Argenes no encontró a nadie en el apartamento. Estaba como en una nube, acababa de hablar y de ver por videoconferencia a su familia, los encontró radiantes. A Eliana la habían despedido la noche anterior, el anciano no estaba tan senil como parecía y, tras coger confianza, había intentado sobrepasarse. Como ella no se lo permitió, el hombre les mintió a sus hijos que lo trataba mal y que había intentado robarle. Despido y amenaza de denuncia en comisaría. Para rematar el día al llegar a casa encontró una carta demoledora de su novio. Definitivamente no viajaría a España, él era feliz en Tolima, tenía cuanto deseaba, a su gente, un trabajo humilde pero honesto y..., a una chica. Tenía que comprenderlo, tanto tiempo separados, él era joven..., en fin, se había vuelto a enamorar. Agradecía todo lo que había hecho por él, le devolvería el dinero tan pronto pudiera y le rogaba que no le guardara rencor. A Eliana se le vino el mundo encima. ¡Qué tonta había sido! Marchó de su país buscando lo que tenía en él; ¿para qué quería más dinero si lo que perseguía era la felicidad? Tanto trabajar en Madrid con el fin de lograr lo que tenía en Tolima..., ¡qué veleidosa la suerte!

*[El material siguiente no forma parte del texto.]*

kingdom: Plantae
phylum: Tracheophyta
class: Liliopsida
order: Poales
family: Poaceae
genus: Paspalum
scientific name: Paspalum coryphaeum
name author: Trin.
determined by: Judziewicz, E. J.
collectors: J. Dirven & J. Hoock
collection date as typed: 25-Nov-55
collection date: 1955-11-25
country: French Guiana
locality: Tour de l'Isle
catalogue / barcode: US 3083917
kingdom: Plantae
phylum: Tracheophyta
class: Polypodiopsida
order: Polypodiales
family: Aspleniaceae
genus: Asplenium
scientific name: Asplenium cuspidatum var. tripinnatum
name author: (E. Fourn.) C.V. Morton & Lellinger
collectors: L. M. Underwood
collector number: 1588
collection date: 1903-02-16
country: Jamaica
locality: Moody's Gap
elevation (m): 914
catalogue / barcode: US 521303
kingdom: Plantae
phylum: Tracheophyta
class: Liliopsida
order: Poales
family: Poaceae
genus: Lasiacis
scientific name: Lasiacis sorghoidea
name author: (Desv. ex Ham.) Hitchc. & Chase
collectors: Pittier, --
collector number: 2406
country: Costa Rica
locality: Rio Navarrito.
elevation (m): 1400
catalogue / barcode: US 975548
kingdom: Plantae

Fredo no supo hasta días después que uno de las chicas de cuyos servicios fúnebres se encargó su empresa era Eliana. Ésta, después de leer la carta, se había ido al Puente de Vallecas para precipitarse sobre la M-40. Por macabro azar el ataúd empleado era de los que hacían en los talleres de la cárcel de Argenes.
Argenes no llegó enterarse de la muerte de Eliana. Apenas vio a Fredo, cuando él tenía que regresar a la prisión acabó Fredo su turno. No tuvieron más tiempo que el justo para desayunar unas arepas, ponerse al día rápidamente de sus últimos avatares y emplazarse para el siguiente permiso. Amanecía el 11 de marzo de 2004 y Argenes marchó a la estación de Atocha.
Veleidoso destino, veleidosa suerte..., cantinela que se repite en la mente de Fredo desde que ha visto tras los ventanales el avión que lo regresará a Colombia. Ahora tiene algo por lo que vivir. Todavía conserva la propuesta de contrato de trabajo. En la sala de embarque, con parsimonia, lo desdobla, lo relee y lo rompe. En Tolima hay una viuda y un huérfano a los que se ha prometido ayudar. Es lo menos que puede hacer en memoria de Argenes.